= Your assignment =
In the listing below, find every line containing "leader" and copy it out.

Content starts

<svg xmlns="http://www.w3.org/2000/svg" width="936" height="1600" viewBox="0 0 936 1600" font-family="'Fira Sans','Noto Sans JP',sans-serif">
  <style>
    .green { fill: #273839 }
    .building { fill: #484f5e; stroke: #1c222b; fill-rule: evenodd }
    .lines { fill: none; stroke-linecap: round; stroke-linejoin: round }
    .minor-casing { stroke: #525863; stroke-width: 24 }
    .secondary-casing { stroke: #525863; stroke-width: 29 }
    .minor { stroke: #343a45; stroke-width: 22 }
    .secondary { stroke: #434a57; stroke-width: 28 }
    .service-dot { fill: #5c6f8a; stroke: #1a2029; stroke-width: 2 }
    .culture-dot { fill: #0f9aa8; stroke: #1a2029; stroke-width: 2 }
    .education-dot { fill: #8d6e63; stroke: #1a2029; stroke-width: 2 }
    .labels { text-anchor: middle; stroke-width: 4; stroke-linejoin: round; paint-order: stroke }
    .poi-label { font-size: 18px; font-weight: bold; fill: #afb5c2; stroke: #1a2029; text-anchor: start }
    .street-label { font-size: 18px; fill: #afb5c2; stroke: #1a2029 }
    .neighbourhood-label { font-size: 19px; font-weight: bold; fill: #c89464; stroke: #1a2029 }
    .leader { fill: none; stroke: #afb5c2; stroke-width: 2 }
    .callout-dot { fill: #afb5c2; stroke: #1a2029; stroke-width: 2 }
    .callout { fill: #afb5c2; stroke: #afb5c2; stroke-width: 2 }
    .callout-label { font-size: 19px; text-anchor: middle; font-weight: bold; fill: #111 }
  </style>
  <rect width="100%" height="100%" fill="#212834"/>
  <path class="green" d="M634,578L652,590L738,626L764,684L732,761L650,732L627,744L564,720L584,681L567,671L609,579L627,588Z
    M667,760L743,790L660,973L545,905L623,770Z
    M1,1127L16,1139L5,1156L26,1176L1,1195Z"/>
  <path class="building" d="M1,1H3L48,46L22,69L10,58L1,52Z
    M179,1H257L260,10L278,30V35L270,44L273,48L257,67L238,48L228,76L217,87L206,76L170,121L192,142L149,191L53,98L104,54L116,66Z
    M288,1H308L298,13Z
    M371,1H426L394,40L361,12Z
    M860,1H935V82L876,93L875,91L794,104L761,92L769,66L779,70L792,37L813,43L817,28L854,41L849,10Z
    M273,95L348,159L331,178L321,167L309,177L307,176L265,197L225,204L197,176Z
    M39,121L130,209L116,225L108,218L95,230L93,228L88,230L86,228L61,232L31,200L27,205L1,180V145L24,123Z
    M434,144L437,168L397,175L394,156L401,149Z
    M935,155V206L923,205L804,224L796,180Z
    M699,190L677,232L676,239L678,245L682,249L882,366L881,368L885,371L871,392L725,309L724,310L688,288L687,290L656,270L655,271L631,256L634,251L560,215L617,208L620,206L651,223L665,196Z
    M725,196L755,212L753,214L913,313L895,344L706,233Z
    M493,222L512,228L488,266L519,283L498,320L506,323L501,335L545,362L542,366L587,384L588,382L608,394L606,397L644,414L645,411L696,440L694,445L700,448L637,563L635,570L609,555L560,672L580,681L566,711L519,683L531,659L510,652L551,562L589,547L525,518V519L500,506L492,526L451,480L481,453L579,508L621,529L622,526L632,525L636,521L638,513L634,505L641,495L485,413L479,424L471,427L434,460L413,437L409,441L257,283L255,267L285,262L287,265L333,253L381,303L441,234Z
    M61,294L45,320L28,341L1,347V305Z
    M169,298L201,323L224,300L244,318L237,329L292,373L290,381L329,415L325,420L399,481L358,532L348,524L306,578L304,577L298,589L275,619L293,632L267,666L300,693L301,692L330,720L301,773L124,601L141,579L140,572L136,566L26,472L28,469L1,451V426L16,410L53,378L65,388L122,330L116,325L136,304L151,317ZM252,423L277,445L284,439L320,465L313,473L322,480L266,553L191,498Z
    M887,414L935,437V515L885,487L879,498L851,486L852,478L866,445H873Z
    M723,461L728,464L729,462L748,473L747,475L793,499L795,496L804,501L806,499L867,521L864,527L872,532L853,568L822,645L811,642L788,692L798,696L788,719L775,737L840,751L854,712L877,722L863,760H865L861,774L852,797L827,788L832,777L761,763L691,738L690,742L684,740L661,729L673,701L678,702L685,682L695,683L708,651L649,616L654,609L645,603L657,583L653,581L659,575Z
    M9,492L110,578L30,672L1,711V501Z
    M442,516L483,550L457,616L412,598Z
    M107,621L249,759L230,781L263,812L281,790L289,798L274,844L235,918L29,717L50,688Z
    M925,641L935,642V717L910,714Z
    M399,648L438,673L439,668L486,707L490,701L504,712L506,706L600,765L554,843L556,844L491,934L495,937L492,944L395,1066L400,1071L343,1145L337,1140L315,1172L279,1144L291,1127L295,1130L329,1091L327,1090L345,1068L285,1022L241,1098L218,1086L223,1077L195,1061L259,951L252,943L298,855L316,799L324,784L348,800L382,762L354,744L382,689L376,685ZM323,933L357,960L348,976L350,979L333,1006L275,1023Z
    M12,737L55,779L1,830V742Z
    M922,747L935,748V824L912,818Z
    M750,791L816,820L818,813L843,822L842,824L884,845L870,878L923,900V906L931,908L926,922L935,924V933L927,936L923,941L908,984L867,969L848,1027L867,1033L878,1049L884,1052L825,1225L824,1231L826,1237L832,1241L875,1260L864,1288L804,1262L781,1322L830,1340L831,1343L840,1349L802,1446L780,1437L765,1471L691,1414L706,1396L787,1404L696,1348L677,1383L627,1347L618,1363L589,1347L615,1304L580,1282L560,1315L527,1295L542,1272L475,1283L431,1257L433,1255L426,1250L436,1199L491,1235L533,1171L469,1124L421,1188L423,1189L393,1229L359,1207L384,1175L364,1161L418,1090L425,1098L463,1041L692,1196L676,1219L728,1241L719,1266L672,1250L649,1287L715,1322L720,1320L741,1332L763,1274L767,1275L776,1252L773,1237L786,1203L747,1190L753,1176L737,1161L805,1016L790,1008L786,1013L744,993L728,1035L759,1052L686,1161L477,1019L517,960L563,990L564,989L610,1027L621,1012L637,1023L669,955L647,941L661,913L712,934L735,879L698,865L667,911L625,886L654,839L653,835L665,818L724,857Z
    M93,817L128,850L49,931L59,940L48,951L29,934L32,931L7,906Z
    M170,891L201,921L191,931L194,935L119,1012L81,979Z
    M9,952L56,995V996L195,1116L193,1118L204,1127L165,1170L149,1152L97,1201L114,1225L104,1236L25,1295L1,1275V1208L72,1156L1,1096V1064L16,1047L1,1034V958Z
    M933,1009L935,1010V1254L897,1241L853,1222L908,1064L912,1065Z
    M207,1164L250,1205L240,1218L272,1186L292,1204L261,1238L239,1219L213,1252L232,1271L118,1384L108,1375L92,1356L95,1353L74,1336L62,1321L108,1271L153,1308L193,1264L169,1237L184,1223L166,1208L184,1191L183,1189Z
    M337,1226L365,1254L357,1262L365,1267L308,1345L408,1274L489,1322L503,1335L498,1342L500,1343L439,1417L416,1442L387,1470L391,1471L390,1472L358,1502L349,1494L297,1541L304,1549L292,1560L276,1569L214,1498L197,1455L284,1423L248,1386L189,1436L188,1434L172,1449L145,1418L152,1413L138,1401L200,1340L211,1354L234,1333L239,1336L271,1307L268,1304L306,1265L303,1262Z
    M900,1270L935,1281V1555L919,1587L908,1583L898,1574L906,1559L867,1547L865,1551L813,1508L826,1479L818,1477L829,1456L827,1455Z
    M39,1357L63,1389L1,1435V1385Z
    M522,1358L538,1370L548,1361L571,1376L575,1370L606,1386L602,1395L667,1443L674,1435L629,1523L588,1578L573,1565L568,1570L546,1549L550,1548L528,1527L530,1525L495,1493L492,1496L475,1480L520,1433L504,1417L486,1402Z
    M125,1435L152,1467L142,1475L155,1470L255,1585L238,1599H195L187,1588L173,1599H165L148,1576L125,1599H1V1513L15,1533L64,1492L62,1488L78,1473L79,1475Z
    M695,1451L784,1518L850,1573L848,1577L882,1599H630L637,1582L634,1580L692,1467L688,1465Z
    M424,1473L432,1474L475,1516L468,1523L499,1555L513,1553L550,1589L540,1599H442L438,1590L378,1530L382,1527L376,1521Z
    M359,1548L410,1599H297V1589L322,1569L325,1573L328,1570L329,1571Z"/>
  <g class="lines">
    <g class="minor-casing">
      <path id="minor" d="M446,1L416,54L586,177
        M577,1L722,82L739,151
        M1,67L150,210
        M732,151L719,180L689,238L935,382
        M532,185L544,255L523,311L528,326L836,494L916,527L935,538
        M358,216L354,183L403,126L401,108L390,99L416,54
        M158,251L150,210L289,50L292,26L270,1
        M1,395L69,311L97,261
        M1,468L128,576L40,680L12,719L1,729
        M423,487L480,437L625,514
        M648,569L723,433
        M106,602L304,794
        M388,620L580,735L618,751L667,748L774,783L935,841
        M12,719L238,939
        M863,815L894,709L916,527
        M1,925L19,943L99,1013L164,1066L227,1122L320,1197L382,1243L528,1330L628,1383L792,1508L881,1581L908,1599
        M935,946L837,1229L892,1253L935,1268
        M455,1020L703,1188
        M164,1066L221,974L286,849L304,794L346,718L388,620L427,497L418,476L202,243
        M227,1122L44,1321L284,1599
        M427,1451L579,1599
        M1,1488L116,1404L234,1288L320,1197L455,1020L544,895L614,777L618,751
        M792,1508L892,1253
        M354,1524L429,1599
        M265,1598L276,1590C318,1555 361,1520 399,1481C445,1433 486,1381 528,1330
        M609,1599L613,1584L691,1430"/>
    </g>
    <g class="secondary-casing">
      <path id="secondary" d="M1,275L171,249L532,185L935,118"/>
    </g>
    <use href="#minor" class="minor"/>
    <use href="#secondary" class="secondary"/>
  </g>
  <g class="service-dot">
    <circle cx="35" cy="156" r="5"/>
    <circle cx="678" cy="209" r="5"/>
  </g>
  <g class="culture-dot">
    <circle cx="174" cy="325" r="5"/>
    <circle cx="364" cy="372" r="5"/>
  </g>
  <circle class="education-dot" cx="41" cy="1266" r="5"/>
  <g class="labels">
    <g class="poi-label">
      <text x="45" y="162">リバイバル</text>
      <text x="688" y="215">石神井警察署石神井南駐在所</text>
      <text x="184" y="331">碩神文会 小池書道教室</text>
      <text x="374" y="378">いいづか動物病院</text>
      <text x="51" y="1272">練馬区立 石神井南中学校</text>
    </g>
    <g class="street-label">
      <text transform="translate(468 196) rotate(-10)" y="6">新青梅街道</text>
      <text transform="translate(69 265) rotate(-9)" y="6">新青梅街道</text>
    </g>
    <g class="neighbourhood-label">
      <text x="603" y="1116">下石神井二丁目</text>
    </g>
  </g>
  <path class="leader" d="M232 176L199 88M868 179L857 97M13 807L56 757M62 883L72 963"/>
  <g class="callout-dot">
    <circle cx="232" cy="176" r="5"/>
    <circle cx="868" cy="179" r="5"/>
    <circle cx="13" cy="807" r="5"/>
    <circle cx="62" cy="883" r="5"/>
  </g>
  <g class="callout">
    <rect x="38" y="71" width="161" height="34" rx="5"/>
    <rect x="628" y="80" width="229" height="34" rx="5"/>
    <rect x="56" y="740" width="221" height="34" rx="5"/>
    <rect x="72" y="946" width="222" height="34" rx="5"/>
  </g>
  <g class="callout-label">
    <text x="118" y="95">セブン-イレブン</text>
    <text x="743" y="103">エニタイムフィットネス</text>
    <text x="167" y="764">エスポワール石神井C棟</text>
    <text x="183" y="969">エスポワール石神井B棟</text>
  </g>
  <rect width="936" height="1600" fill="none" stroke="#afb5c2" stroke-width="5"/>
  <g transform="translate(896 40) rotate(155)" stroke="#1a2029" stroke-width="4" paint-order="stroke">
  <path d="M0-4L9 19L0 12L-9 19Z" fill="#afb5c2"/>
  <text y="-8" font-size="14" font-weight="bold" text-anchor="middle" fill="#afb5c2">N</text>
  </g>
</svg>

Content ends

= Task answer =
    .leader { fill: none; stroke: #afb5c2; stroke-width: 2 }
  <path class="leader" d="M232 176L199 88M868 179L857 97M13 807L56 757M62 883L72 963"/>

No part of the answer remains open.